Photo by Paola Ramos
The Heidelberg International Program hosted the first Launch of the seven-week Convocation Series on Monday.
IP offers Launch to students to prepare future IP participants for their upcoming abroad experiences. The Convo series was formerly called SALT, “Serving as Leaders Together.” Along with the name change, the Convo series will revive a more interactive environment that has not been seen in recent years.
“We are really hoping that it is more than just coming in and getting Convo credit,” senior and International Programs Student Development Intern Kailey Schaneberg said. “We are doing some small group time at the end so that people actually interact with each other and engage with the event, rather than just absorbing it.”
Schaneberg said that the SALT Convocation series used to have a small-group structure about five years ago, as well. However, this hasn’t been done in the past few years, so it was a factor she wanted to focus on for Launch.
“We decided to change the names to Launch and Landed to signify what the actual students are doing,” Schaneberg said. “SALT and Light are great, spiritually, but they don’t really describe what the events are.”
Professor of Religion Ronald Cox will be the visiting faculty member for the Heidelberg program in the 2016-2017 academic year. He has also been the visiting faculty member in Florence for an academic year and a summer program, as well as for the 2015 London Summer Religion program. He was the speaker at the first Launch Convocation.
However, Schaneberg said that not all of the speakers will be next year’s international programs’ visiting faculty members, but rather those who have been in the past.
Cox said he was interested in speaking at Launch because he feels so blessed by the opportunities he and his family have had through IP and he likes to give back when he can.
“It’s also a chance to encourage students to find spiritual meaning in IP, which is important for my Heidelberg students, and for students generally,” Cox said.
For his speech, Cox said he wanted to focus on the positive aspects of being abroad.
“I had to think about what I could offer students that would be meaningful,” he said. “I wanted to make a connection.”
Cox also said he did not want his speech to only cater to next year’s IP students, because he knew that some of the students in attendance would be either IP alumni or students who may not be involved with IP.

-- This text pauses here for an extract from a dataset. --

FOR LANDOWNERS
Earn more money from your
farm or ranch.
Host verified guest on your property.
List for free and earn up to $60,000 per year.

“I wanted to say something that would resonate with anyone,” he said.
Students in attendance at the first Launch Convocation listened to Cox’s stories about his experiences abroad, heard quotes from Dante’s “Divine Comedy,” and were given three blessings.

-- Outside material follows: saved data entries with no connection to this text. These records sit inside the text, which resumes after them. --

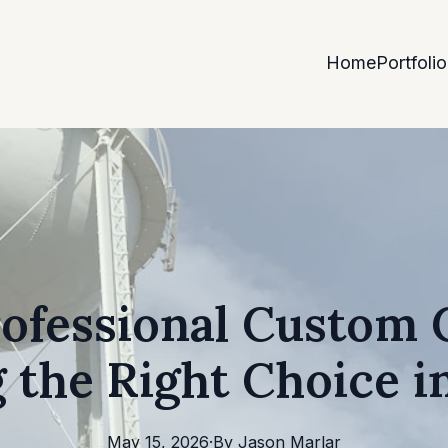
Home
Portfolio
rofessional Custom 
 the Right Choice in
May 15, 2026
·
By
Jason
Marlar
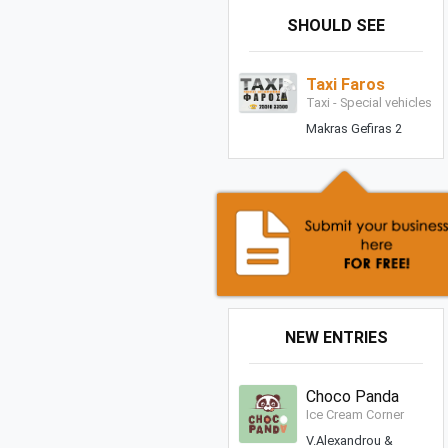
SHOULD SEE
Taxi Faros
Taxi - Special vehicles
Makras Gefiras 2
NEW ENTRIES
Choco Panda
Ice Cream Corner
V.Alexandrou &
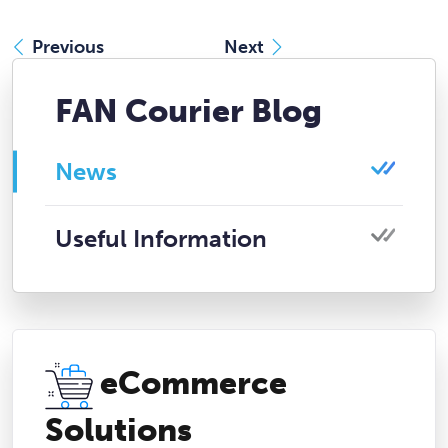
Previous
Next
FAN Courier Blog
News
Useful Information
eCommerce
Solutions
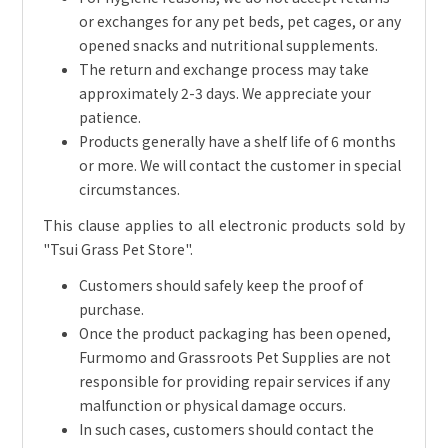
or exchanges for any pet beds, pet cages, or any
opened snacks and nutritional supplements.
The return and exchange process may take
approximately 2-3 days. We appreciate your
patience.
Products generally have a shelf life of 6 months
or more. We will contact the customer in special
circumstances.
This clause applies to all electronic products sold by
"Tsui Grass Pet Store".
Customers should safely keep the proof of
purchase.
Once the product packaging has been opened,
Furmomo and Grassroots Pet Supplies are not
responsible for providing repair services if any
malfunction or physical damage occurs.
In such cases, customers should contact the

“I wanted them to be open to [their] experiences, to find ways to enjoy them more, to experience them better, so that those experiences may bless them when they return,” Cox said of his speech.
Cox offered the students three blessings: wander, wonder and welcome. He advised students to wander by getting lost.
“Experience the joy and the fear of being lost,” Cox said. “Heaven is being in the moment.” He then spoke of the importance of wondering. “I want you to lose yourself in the moment,” he said.
Cox challenged students to take less selfies on their trips abroad. He said that instead, students should “be the camera.”
“The camera opens itself up and receives what it’s seeing and is shaped by the experience. When you are the camera, you are transformed,” he said.
Finally, Cox suggested students should welcome the ups and downs that come with being abroad. He said that part of being abroad is also dealing with mundane or difficult situations.
“Be prepared to welcome the difficulties that you will encounter, and to say thank you,” he said. “Learning to say thank you for mundane things is understanding grace.”
Past IP participants had similar things to say. “I advise future IP students to have an open mind to the new experiences they will have,” junior Stewart Harrison said.
Harrison participated in the Lausanne international program for the 2014-2015 academic year.
The Launch Convo series will be a place for speakers and IP alumni to share their experiences with those who have yet to experience life abroad.
Schaneberg said it focuses on the spiritual journey that students experience during their time abroad.
“I am really hoping that the students, especially the first-years that are going abroad, can kind of take their first steps into a spiritual community,” she said. “That community abroad is so different than any other space because they are their own leaders. It’s the students that make the spiritual life abroad, so I want them to begin to feel comfortable doing that on their own and just start prepping for that side of the abroad experience.”
The next Launch Convo will take place on Monday at 7 p.m. in Stauffer Chapel, and will be hosted by the Buenos Aires Program.